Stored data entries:
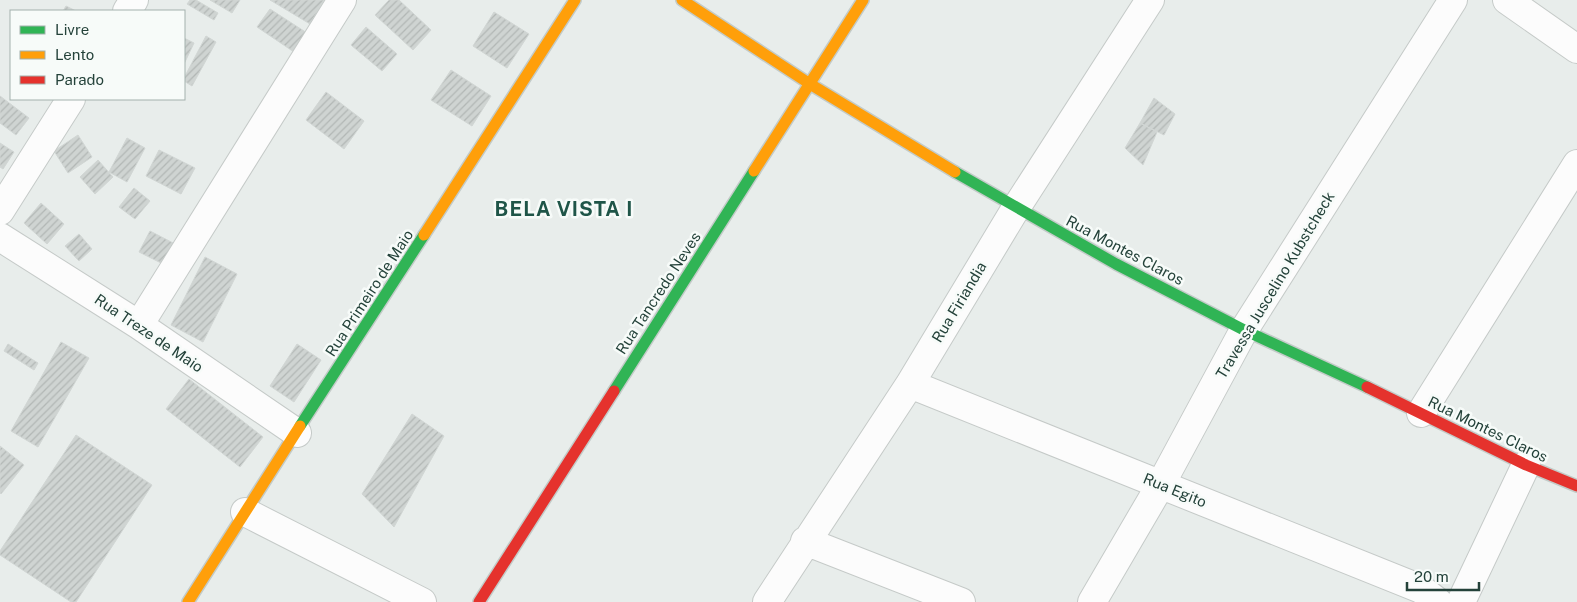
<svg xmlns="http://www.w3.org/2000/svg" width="1577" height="602" font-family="'Public Sans',sans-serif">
<defs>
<pattern id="building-hatch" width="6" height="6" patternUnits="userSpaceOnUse" patternTransform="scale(1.25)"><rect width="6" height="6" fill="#cfd4d2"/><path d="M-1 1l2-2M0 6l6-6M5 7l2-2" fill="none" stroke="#b2b7b5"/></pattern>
</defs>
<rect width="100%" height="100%" fill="#e8edeb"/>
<!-- building -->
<path fill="url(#building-hatch)" stroke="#d1d6d4" d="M 190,0 L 196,0 L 218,13 L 214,20 L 187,4 Z
M 210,0 L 240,0 L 232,13 Z
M 270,0 L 324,0 L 310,24 Z
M 389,0 L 399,0 L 431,30 L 413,50 L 375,15 Z
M 66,6 L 76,11 L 63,11 Z
M 270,9 L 307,33 L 294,52 L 257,27 Z
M 494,12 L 529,34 L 507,68 L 473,46 Z
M 366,27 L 397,54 L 382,71 L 351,45 Z
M 206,36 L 216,42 L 192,86 L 184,81 L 184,78 Z
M 184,38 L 194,43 L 184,64 Z
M 451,70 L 491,96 L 472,126 L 431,100 Z
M 326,92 L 364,121 L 344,149 L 306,120 Z
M 0,96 L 29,118 L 16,135 L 0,123 Z
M 1154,98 L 1175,114 L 1164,135 L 1140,123 Z
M 1140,123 L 1157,132 L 1143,165 L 1125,148 Z
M 78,135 L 92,157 L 68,173 L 54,151 Z
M 127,138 L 145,148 L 127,182 L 109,172 Z
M 0,143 L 14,152 L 3,169 L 0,167 Z
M 159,150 L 195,168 L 181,194 L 146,176 Z
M 98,160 L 113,177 L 95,194 L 80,177 Z
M 134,188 L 150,201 L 135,219 L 119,207 Z
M 41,203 L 64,224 L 47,244 L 24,223 Z
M 150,231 L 177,245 L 167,266 L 139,252 Z
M 79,234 L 92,249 L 79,261 L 65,246 Z
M 205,257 L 237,274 L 203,342 L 171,325 Z
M 61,342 L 89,358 L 38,447 L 11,431 Z
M 8,344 L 38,363 L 34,370 L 4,351 Z
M 297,344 L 321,360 L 294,402 L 270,386 Z
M 189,379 L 263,437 L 240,467 L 166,409 Z
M 412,414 L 444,436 L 394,527 L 362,494 Z
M 76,435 L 152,485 L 76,602 L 71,602 L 0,555 L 0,551 Z
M 0,446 L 24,465 L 1,494 L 0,493 Z"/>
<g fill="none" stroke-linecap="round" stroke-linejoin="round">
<defs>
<path id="street" d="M 1507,0 L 1577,49
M 127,11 L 134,0
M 0,211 L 71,99
M 0,237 L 139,325 L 297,433
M 139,325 L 342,0
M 910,384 L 1421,589 L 1438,602
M 1421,413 L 1577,164
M 245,512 L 422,602
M 805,541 L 961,602
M 767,602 L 910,384 L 1016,208 L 1150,0
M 1092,602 L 1161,484 L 1244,330 L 1453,0
M 1461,602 L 1526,465"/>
<path id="fast" d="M 955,172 L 1116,264 L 1244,330 L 1367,387
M 614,391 L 754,171
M 300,426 L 424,235"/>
<path id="slow" d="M 682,0 L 810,84 L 955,172
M 754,171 L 863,0
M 424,235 L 575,0
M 188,602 L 300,426"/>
<path id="jam" d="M 1367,387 L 1526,465 L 1577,486
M 479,602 L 614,391"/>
</defs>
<!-- street casing -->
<use href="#street" stroke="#c5cac8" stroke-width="30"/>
<!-- fast casing -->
<use href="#fast" stroke="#c3cbc8" stroke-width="14"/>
<!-- slow casing -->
<use href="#slow" stroke="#c3cbc8" stroke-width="14"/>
<!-- jam casing -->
<use href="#jam" stroke="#c3cbc8" stroke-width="14"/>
<!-- street -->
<use href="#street" stroke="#fcfcfc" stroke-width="28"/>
<!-- fast -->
<use href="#fast" stroke="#30b455" stroke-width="11"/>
<!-- slow -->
<use href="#slow" stroke="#ff9f0a" stroke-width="11"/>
<!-- jam -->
<use href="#jam" stroke="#e5322d" stroke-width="11"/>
</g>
<g text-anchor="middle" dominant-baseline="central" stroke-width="5" stroke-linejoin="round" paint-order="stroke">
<!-- street labels -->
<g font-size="15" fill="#24423a" stroke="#f7fbf9">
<text transform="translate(1125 250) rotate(28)">Rua Montes Claros</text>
<text transform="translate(1275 285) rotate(-59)">Travessa Juscelino Kubstcheck</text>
<text transform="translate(369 293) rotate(-57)">Rua Primeiro de Maio</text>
<text transform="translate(658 293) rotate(-57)">Rua Tancredo Neves</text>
<text transform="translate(959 302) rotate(-59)">Rua Firiandia</text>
<text transform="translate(149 333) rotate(34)">Rua Treze de Maio</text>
<text transform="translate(1488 429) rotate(26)">Rua Montes Claros</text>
<text transform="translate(1175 490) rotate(22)">Rua Egito</text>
</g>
<!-- district labels -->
<g font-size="20" font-weight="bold" letter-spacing="1" fill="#1f5548" stroke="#f7fbf9">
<text x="564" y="209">BELA VISTA I</text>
</g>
</g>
<!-- legend -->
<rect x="10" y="10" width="175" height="90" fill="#f7fbf9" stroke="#a3b1ad"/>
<rect x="20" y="26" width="25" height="8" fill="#30b455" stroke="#a3b1ad"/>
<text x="55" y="35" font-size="15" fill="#24423a">Livre</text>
<rect x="20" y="51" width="25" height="8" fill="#ff9f0a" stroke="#a3b1ad"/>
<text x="55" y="60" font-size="15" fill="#24423a">Lento</text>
<rect x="20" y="76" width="25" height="8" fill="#e5322d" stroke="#a3b1ad"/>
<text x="55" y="85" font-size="15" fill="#24423a">Parado</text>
<!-- scale -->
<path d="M1407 582v8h72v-8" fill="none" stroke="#24423a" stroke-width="2.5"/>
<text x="1414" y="582" font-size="15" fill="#24423a" stroke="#f7fbf9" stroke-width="4" paint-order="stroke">20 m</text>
</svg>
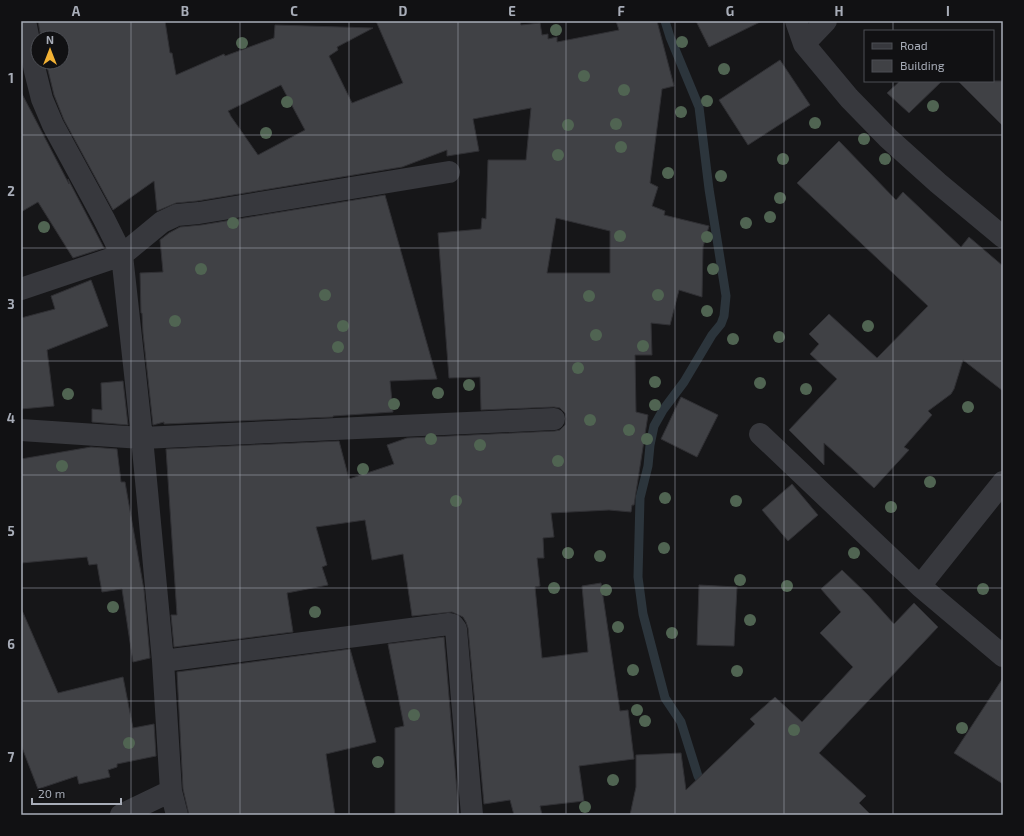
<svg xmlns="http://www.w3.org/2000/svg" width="1024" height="836" font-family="'Exo 2',sans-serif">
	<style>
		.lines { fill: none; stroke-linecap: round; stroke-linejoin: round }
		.stream { stroke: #2c353c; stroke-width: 9 }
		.building { fill: #404145; stroke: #303034; fill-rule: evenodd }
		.minor { stroke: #37383d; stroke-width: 22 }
		.tree { fill: #506452 }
		.grid { fill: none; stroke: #a8adb8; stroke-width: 1; stroke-opacity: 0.55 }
		.neatline { fill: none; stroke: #a8adb8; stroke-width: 1.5 }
		.grid-label { font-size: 13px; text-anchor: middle; font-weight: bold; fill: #a8adb8 }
	</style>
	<rect width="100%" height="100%" fill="#161618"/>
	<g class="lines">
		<!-- stream -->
		<path class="stream" d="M665,21L670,37L699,107L709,189L726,296L724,316L721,324L712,335L684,382L663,410L654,426L650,445L648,466L640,498L638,577L643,614L665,698L681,722L698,776L706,788"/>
	</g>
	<!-- building -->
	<path class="building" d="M38,21H165L170,53H172L176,75L224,54L225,56L274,38L275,25L373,28L337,47L338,50L329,56L352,103L403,83L376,21H520L521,25L540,23L542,35L548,34V39L557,37V42L619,30L616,21H657L674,86L662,89L650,183L658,187L652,206L665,211L664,215L709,226L703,247L702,297L679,290L670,325L651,323L652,355H635L636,412L648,415L634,505H632L631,512L609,510L551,513L554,537L543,538L544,558H537L540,586L535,587L542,658L588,652L582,586L601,583L620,711L628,710L634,759L579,766L584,801L540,806L542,815H514L510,800L484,804L468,628L466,622L463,617L452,612L412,616L403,554L372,560L365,520L316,527L327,565L322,567L328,585L287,593L293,632L174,647L171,615H177L166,449L339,441L349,479L394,464L387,445L407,438L555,431L560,430L565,425L566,419L565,413L560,408L554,407L481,410L480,377L449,378L438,233L481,229L482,218L486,219L488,160H526L531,108L473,119L479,151L447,156V150L402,167L197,201L176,203L157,211L154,181L113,210L64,120L54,95L46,62H62V38H41ZM281,85L305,130L258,155L230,115V114L228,111ZM556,218L610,231V273H547Z
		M696,21H762L709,47Z
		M780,60L810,105L748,145L719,100Z
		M900,81H942L909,113L887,93Z
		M958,81H1003V126Z
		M21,92L69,184L68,179L104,248L73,258L38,202L21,212Z
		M839,141L896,200L903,192L961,247L969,237L1003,266V391L963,360L954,389L951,394L928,411L932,415L904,447L909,450L874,488L824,443V465L789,430L837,379L810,354L819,344L809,334L829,314L877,358L928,306L797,183Z
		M385,195L437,379L390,381L393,412L333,416V417L164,424V422L153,425L143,333L142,313H141L140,273L163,272L160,240L169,233L180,227L201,225Z
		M91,280L108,326L47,350L54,406L21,409V318L55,309L51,296Z
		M123,381L128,425L92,422V409L102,410L101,383Z
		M681,397L718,415L697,457L661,439Z
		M91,447L117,449L121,482H125L144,590L150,658L133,662L122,589L102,592L97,564L89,565L87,557L21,563V459Z
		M792,484L818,515L788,541L762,510Z
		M842,570L868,595L894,624L914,603L938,627L819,753L866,796L859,803L871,815H630L636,787V755L681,753L686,790L755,724L750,719L775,697L802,722L853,667L820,633L841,612L821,589Z
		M699,585L737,587L734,646L697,645Z
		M21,608L58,693L123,677L133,728L154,724L156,756L117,764V767L108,770L110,777L79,784L77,776L38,789L21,745Z
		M444,637L459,815H395V728L404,726L388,644Z
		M350,649L376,742L326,754L335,815H189L183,789L177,672Z
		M1003,678V784L954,753Z"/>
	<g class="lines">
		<!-- minor -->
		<path class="minor" d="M25,21L35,71L42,99L53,125L104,219L122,255L142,438L163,661L171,791L177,815
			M796,21L804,44L849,98L888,138L938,183L1003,237
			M804,44L826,21
			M21,289L122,255L162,222L177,215L199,213L449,172
			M21,430L142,438L554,419
			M760,434L920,586
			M1003,482L920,586L1003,656
			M163,661L449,624L453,625L456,629L472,815
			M121,815L171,791"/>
	</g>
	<!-- trees -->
	<g class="tree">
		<circle cx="556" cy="30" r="6"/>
		<circle cx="682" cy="42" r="6"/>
		<circle cx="242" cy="43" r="6"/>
		<circle cx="724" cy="69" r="6"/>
		<circle cx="584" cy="76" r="6"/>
		<circle cx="624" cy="90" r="6"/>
		<circle cx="707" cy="101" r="6"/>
		<circle cx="287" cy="102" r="6"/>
		<circle cx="933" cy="106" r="6"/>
		<circle cx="681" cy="112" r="6"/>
		<circle cx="815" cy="123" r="6"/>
		<circle cx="616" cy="124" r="6"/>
		<circle cx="568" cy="125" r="6"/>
		<circle cx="266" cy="133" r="6"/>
		<circle cx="864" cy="139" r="6"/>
		<circle cx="621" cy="147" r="6"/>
		<circle cx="558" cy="155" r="6"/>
		<circle cx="783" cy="159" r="6"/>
		<circle cx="885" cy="159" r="6"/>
		<circle cx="668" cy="173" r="6"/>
		<circle cx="721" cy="176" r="6"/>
		<circle cx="780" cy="198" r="6"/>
		<circle cx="770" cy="217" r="6"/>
		<circle cx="233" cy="223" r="6"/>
		<circle cx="746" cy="223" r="6"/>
		<circle cx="44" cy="227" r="6"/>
		<circle cx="620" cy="236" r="6"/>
		<circle cx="707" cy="237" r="6"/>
		<circle cx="201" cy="269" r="6"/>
		<circle cx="713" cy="269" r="6"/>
		<circle cx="325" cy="295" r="6"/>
		<circle cx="658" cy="295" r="6"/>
		<circle cx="589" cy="296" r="6"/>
		<circle cx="707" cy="311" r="6"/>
		<circle cx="175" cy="321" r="6"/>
		<circle cx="343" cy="326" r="6"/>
		<circle cx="868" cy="326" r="6"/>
		<circle cx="596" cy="335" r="6"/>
		<circle cx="779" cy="337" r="6"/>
		<circle cx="733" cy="339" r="6"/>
		<circle cx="643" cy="346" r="6"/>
		<circle cx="338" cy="347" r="6"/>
		<circle cx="578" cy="368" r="6"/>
		<circle cx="655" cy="382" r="6"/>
		<circle cx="760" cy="383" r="6"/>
		<circle cx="469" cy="385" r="6"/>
		<circle cx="806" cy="389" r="6"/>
		<circle cx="438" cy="393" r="6"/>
		<circle cx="68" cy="394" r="6"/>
		<circle cx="394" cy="404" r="6"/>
		<circle cx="655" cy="405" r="6"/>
		<circle cx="968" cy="407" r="6"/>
		<circle cx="590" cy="420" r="6"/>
		<circle cx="629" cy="430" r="6"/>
		<circle cx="431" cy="439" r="6"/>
		<circle cx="647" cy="439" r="6"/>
		<circle cx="480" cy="445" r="6"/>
		<circle cx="558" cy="461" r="6"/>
		<circle cx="62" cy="466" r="6"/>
		<circle cx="363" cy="469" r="6"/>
		<circle cx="930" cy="482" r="6"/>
		<circle cx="665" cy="498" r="6"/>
		<circle cx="456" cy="501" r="6"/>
		<circle cx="736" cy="501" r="6"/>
		<circle cx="891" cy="507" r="6"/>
		<circle cx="664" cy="548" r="6"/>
		<circle cx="568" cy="553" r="6"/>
		<circle cx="854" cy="553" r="6"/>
		<circle cx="600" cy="556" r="6"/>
		<circle cx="740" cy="580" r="6"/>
		<circle cx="787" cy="586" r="6"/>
		<circle cx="554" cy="588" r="6"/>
		<circle cx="983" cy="589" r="6"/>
		<circle cx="606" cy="590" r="6"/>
		<circle cx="113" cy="607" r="6"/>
		<circle cx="315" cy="612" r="6"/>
		<circle cx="750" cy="620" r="6"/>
		<circle cx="618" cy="627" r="6"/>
		<circle cx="672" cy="633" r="6"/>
		<circle cx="633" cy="670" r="6"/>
		<circle cx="737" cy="671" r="6"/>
		<circle cx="637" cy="710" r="6"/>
		<circle cx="414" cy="715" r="6"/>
		<circle cx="645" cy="721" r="6"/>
		<circle cx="962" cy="728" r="6"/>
		<circle cx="794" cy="730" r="6"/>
		<circle cx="129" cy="743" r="6"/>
		<circle cx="378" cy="762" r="6"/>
		<circle cx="613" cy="780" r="6"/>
		<circle cx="585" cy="807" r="6"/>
	</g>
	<!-- grid -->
	<path class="grid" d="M131,21V815M240,21V815M349,21V815M458,21V815M566,21V815M675,21V815M784,21V815M893,21V31M893,81V815M21,135H1003M21,248H1003M21,361H1003M21,475H1003M21,588H1003M21,701H1003"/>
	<!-- border -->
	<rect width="1024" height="836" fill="none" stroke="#111113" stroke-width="44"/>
	<!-- legend -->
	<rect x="864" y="30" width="130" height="52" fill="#111113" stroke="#4d4f55"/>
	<rect x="872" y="43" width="20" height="6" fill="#37383d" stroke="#4d4f55"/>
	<text x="900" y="50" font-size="12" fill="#a8adb8">Road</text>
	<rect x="872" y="60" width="20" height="12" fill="#404145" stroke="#4d4f55"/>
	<text x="900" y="70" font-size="12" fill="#a8adb8">Building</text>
	<!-- north arrow -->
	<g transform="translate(50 50)"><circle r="19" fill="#111113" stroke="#4d4f55"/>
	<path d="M0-3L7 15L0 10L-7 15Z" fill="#f2b134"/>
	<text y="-6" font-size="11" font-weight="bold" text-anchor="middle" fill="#a8adb8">N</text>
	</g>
	<!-- scale -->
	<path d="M32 798v6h89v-6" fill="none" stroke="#a8adb8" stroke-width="2"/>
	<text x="38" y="798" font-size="12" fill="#a8adb8" stroke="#111113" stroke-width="3" paint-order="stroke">20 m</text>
	<rect x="22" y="22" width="980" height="792" class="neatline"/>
	<g class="grid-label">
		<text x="76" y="16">A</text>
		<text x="185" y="16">B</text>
		<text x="294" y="16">C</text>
		<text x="403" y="16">D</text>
		<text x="512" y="16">E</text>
		<text x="621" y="16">F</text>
		<text x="730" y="16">G</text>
		<text x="839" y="16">H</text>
		<text x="948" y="16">I</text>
		<text x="11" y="83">1</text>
		<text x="11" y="196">2</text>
		<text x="11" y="309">3</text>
		<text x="11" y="423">4</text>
		<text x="11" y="536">5</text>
		<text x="11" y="649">6</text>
		<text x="11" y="762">7</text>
	</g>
</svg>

▶ **TRY IT**: What the answer needs is every line from the data above with "linecap" in it.

▶ **WORKED SOLUTION**:
<g fill="none" stroke-linecap="round" stroke-linejoin="round">
		.lines { fill: none; stroke-linecap: round; stroke-linejoin: round }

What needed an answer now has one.